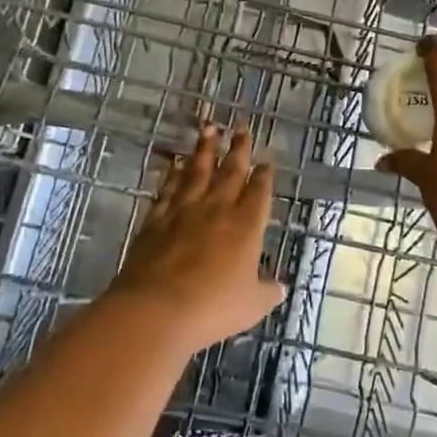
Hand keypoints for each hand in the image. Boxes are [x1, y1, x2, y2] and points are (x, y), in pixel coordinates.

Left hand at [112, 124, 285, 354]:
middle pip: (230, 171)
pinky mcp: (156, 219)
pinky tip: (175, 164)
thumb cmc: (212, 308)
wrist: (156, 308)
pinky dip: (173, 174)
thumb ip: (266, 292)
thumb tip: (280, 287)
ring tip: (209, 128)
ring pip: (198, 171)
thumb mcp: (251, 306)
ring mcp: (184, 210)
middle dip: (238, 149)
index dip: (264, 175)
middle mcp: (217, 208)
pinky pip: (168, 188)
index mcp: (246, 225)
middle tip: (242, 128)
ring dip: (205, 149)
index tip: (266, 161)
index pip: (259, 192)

(WORK TO BE COMPLETED)
Every line of the data above should be returned exactly, with the pictures removed.

(EXERCISE ANSWER)
Hand keypoints for each hand in the image. Boxes are [x1, y1, x2, y2] and points are (x, y), in pixel coordinates.

Left hand at [112, 124, 285, 354]:
middle pip: (230, 171)
pinky mcp: (156, 219)
pinky tip: (175, 164)
thumb cmc: (212, 308)
wrist: (156, 308)
pinky dip: (173, 174)
thumb ip: (266, 292)
thumb tip: (280, 287)
ring tip: (209, 128)
ring pip: (198, 171)
thumb mcp: (251, 306)
ring mcp: (184, 210)
middle dip: (238, 149)
index dip: (264, 175)
middle mcp: (217, 208)
pinky pip: (168, 188)
index mcp: (246, 225)
middle tip: (242, 128)
ring dip: (205, 149)
index tip: (266, 161)
index pip: (259, 192)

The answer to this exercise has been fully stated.